[Exercise aim] Check each line below for the word "same" and give the number of lines that have it, nothing more.

[Dataset excerpts Boundary: Start]

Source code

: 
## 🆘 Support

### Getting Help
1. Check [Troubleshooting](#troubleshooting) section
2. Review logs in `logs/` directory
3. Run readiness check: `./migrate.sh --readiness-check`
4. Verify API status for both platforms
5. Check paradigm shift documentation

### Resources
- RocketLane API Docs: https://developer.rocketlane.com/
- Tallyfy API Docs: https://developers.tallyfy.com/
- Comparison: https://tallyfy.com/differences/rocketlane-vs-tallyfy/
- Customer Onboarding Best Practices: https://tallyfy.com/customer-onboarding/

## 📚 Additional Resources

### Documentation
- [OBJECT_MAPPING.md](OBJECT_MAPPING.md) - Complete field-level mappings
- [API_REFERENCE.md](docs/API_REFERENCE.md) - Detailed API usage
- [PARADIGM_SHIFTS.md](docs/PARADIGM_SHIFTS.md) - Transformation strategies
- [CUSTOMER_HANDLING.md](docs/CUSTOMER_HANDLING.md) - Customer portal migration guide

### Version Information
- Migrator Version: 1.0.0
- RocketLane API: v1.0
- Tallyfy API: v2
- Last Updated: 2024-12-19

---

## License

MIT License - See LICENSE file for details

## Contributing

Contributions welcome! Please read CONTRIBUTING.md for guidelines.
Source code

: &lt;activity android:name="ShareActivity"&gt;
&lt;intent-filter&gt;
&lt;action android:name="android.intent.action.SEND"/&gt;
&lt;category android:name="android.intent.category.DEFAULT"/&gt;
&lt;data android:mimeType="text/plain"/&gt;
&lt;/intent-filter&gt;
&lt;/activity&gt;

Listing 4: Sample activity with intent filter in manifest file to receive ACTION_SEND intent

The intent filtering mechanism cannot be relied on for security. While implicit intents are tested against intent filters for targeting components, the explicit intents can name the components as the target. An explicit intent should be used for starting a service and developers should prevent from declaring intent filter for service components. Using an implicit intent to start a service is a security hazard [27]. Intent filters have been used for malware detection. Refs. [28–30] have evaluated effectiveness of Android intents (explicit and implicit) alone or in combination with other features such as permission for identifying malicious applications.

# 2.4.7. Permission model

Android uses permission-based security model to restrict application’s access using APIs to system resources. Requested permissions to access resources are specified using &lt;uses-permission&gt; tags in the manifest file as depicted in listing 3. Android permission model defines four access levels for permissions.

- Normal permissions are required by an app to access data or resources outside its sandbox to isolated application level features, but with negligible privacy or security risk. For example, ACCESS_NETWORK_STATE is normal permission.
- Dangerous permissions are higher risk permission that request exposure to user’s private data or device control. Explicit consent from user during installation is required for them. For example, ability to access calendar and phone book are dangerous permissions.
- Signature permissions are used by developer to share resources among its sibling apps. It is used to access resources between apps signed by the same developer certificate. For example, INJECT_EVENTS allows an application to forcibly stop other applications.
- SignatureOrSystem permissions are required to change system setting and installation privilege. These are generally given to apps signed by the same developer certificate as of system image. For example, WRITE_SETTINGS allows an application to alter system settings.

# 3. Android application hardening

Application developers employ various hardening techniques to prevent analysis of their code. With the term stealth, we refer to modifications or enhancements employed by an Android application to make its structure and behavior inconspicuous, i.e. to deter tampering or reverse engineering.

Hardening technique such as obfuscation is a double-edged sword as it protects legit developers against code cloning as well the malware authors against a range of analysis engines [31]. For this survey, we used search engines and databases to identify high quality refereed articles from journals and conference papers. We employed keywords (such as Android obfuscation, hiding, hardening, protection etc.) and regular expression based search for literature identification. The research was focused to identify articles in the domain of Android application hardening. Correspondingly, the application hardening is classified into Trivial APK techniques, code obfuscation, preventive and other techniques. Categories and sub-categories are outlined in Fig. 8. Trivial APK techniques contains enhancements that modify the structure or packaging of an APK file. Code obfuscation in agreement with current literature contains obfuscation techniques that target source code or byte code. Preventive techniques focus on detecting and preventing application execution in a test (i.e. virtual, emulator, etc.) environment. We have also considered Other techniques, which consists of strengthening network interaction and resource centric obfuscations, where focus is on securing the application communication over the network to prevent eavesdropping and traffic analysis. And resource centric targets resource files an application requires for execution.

[Dataset excerpts Boundary: End]

[Written answer] 2